Выбрать главу

...Год спустя после заонежских блужданий Веденин с отличием окончил академию. Он был награжден заграничной поездкой, оказался в Париже — в городе, который считали всемирным центром искусства.

День едва занимался, когда Веденин покидал жилье, Консьержка качала головой: «Какой неугомонный этот русский!» Быстрый завтрак в маленьком кафе — среди рабочих, спешащих на заводы (это был окраинный район, далекий от пышных, беззаботных бульваров). А затем улицы, на которых трудовой, нахмуренный Париж начинал свой нелегкий день. И снова зарисовки, этюды, акварели, стремление увидеть и запечатлеть ту жизнь, о которой не знали и не хотели знать в модных мастерских декадентствующих художников.

И какая уже тогда закипала непримиримость!.. Попадая в эти мастерские, глядя на полотна, и равнодушные и враждебные к живому человеку, подменяющие реальную жизнь миром зыбких, подсознательных ощущений, — глядя на эту призрачную живопись, Веденин все чаще вспоминал простые краски родной земли, клятву, произнесенную год назад.

...В тот вечер он поздно покинул выставочные залы Салона. Вечерние издания газет уже сообщали о неожиданном успехе молодого русского художника, «покорившего жизненной, суровой экспрессией самых искушенных парижан». Это была победа, но далась она нелегко.

Полотно, изображающее голодных детей предместья, копошащихся на городской свалке, с трудом получило доступ в залы Салона. Немало раздавалось голосов, возмущавшихся «низменным» сюжетом, грубоватой и резкой живописной манерой. Академия — и та прислала письмо, настоятельно советующее впредь выбирать сюжеты с большей осмотрительностью. Нет, победа далась нелегко!

Он долго не отходил в тот вечер от своего мансардного окна. Цвели каштаны. В свете газовых фонарей их белое цветение казалось праздничным убранством, в насмешку раскинувшимся в этих бедных кварталах. И такое же зарево, усиливаясь к ночи, горело над черными, прокопченными крышами...

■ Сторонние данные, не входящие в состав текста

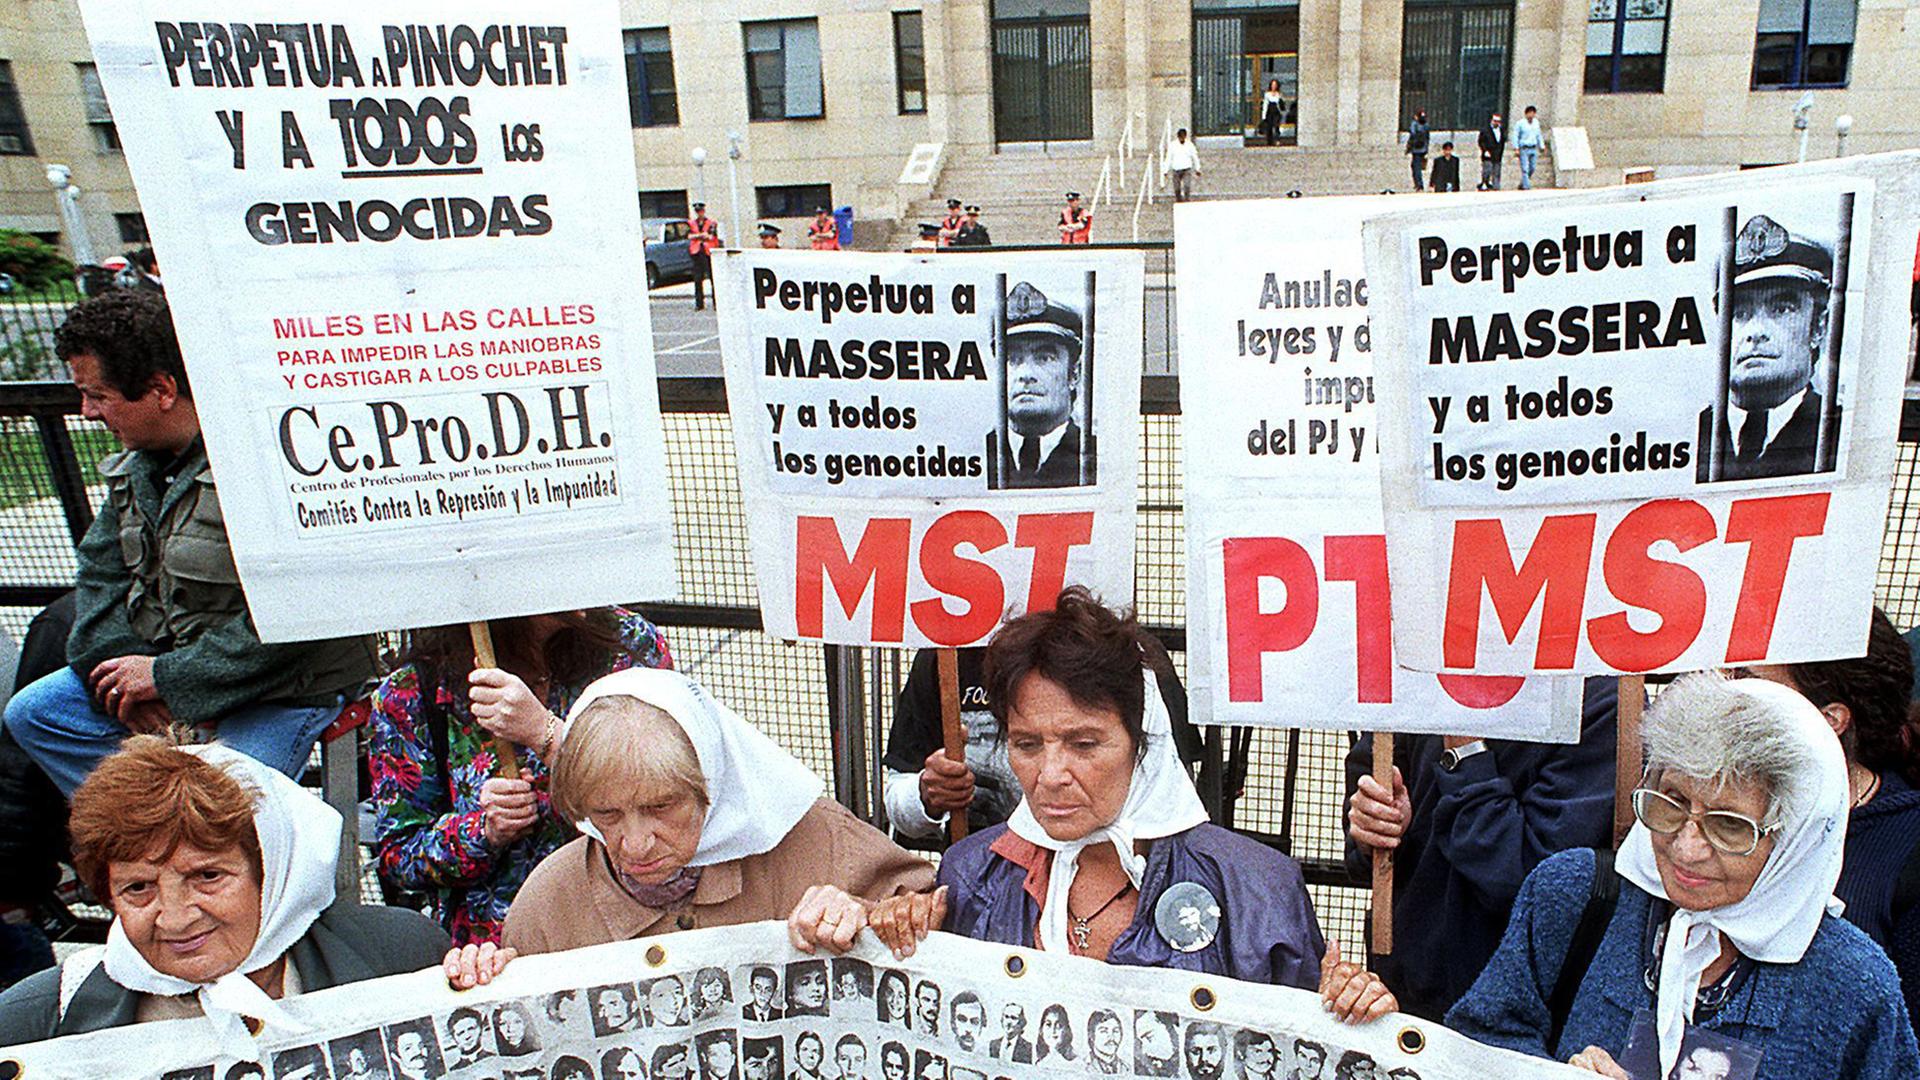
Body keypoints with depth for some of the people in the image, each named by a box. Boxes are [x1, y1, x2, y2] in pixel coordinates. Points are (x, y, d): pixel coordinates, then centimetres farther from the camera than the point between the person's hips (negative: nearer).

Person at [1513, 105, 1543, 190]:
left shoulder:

«А потом? Что же было потом?»

Дальше шли дни и годы, наполняясь упорной, требовательной к себе работой. Были новые полотна и новые выставки, поездки по Европе и европейская известность, снова поездки — теперь уже из конца в конец по России, все более тесное знакомство с революционными кругами, картины, в которых все громче звучали негодующие гражданские мотивы.

«А потом? Что потом?»

Были зовы из-за границы после Октября семнадцатого года. Но сильнее всего была вера в справедливость нового мира, стремление всем существом, всеми творческими помыслами войти в этот мир, отдать свою кисть его строителям. Была борьба, сопротивление «левым» художникам, пытавшимся исказить лицо молодого советского искусства, завести его в тупик футуризма, конструктивизма, даже отказа от живописи. (И такие были поборники искусства. «Живопись как таковая — буржуазный предрассудок, — утверждали они. — Задача художника — делать полезные вещи. Ситец дороже картин!»)

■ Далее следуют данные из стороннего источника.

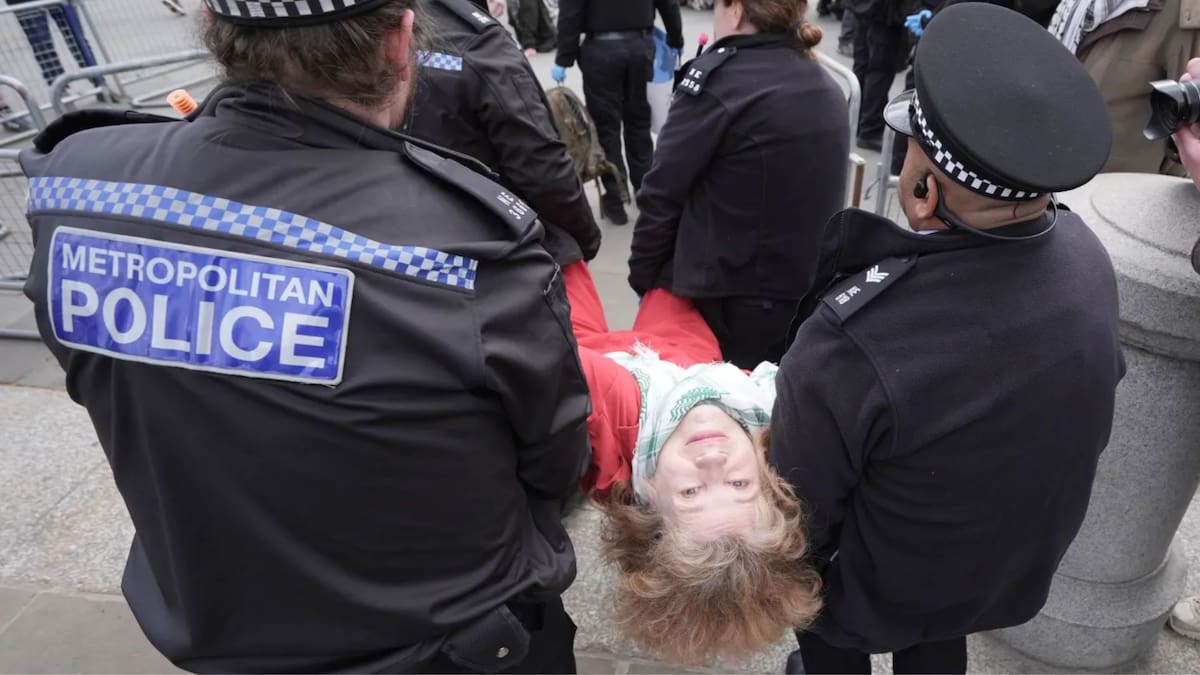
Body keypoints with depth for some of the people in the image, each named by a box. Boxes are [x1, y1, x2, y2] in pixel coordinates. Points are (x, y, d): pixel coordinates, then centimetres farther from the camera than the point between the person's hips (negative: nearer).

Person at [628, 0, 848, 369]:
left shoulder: (719, 77, -14)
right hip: (810, 299, 7)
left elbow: (664, 191, -12)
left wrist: (643, 275, 1)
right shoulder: (827, 88, 8)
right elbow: (815, 197, 13)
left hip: (730, 302, -6)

И дальше работа. И дальше борьба. Борьба продолжалась, потому что под прикрытием многочисленных обществ еще существовали художники, сторонившиеся жизни, находившие в ней лишь повод для самоцельной живописной игры. По-разному именовались эти обшества: «Жар-цвет», «Бытие», «Круг художников», «Цех живописцев»... При всем различии именований, одним отличались эти группы: они не смотрели вперед, вчерашний день тяготел над ними... Потребность жить интересами сегодняшнего дня привела Веденина в Ассоциацию художников революционной России.

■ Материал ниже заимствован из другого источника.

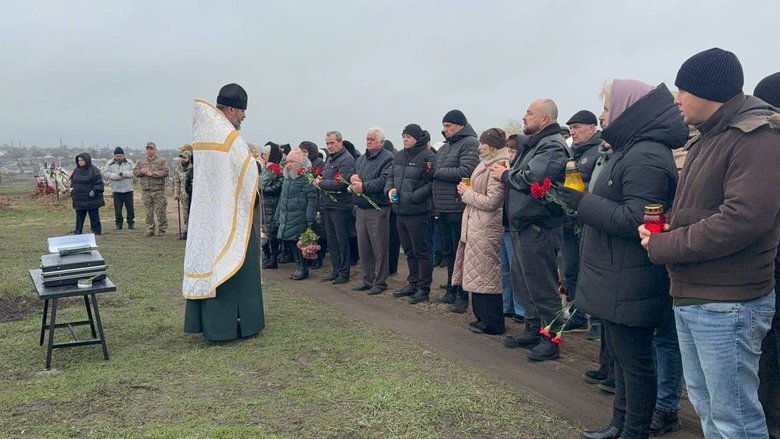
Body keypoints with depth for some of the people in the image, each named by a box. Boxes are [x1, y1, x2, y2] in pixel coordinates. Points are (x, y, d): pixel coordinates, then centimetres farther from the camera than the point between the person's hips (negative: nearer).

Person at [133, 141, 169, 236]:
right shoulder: (141, 161, 15)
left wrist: (152, 173, -15)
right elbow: (134, 171, 13)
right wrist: (141, 171, -9)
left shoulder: (161, 161, 1)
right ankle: (149, 230, 15)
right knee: (149, 212, 7)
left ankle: (161, 230, 6)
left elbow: (165, 172, -11)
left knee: (160, 211, -4)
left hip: (158, 190, -4)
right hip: (146, 191, 4)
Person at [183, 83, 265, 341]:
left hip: (205, 212, 7)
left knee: (206, 260, 9)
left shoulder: (201, 132, 8)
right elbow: (249, 174, -11)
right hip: (230, 216, -7)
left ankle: (209, 323, 17)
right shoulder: (230, 137, -15)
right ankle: (240, 323, 8)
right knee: (234, 265, 1)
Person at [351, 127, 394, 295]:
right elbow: (350, 175, 21)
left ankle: (380, 282, 9)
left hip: (378, 210, -8)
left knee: (379, 248, -1)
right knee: (363, 247, 13)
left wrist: (363, 186, -18)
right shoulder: (361, 159, 18)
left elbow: (384, 181, -21)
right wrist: (352, 177, -3)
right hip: (360, 209, 8)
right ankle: (368, 279, 24)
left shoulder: (388, 158, -10)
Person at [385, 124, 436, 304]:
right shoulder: (399, 156, 13)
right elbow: (391, 176, 20)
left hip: (418, 213, -8)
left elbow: (431, 183, -20)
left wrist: (412, 197, -22)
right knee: (409, 251, 18)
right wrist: (390, 189, 0)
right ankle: (413, 284, 31)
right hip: (401, 211, 9)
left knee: (422, 251, 0)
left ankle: (423, 289, 9)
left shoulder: (427, 157, -13)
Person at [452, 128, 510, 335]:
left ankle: (492, 323, 8)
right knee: (479, 274, 14)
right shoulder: (488, 164, 15)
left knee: (485, 275, -2)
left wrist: (468, 193, -9)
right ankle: (483, 317, 24)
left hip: (486, 230, -10)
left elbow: (491, 202, -21)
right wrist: (468, 192, 8)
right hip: (477, 227, 10)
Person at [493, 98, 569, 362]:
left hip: (538, 228, -11)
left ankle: (550, 339, 8)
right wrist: (506, 171, 1)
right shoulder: (533, 144, 18)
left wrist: (505, 175, -9)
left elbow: (531, 178, -25)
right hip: (522, 225, 11)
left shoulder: (552, 146, -14)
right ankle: (533, 330, 29)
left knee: (542, 286, -3)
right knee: (522, 280, 17)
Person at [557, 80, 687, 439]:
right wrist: (584, 202, 10)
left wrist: (583, 203, -20)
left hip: (628, 284, -11)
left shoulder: (646, 157, -19)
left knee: (634, 360, 1)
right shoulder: (631, 150, 16)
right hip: (617, 279, 11)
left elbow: (636, 219, -26)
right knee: (622, 355, 19)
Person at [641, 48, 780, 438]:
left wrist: (663, 247, -17)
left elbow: (743, 219, -26)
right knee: (705, 405, 20)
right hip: (690, 297, 10)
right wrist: (664, 223, -1)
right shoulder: (708, 138, 15)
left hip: (727, 304, -10)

И снова поездки — Турксиб, Днепрогэс, Магнитострой... Снова картины, встречавшие положительную оценку.

И вот, на самом конце воспоминаний, последняя работа — картина, начатая для всесоюзной выставки.

— Ты утверждаешь, что теперь, вернувшись, с новыми силами возьмешься за нее?.. Но если бы ты верил в свою работу, разве мог бы от нее оторваться? Разве мог бы сбежать от нее хоть на несколько дней?

Эти вопросы Веденин задает себе уже под утро. И отвечает вслух, сердито повернувшись на бок:

— Довольно! Я сказал, что закончу картину. Должен закончить! А теперь довольно. Надо отдохнуть перед рабочим днем!

7

Приехав домой, сейчас же направился в мастерскую.

Никодим Николаевич услыхал шаги, обернулся и всплеснул руками:

— Константин Петрович! Как же так?.. А я рассчитывал встречать вас...

— Через неделю?.. Управился в более короткий срок.

— С благополучным прибытием! Надеюсь, съездили удачно?

— Вполне. У вас что нового?

— Все нормально. Копия, как видите, несколько продвинулась. И мастерскую привел в подобающий вид.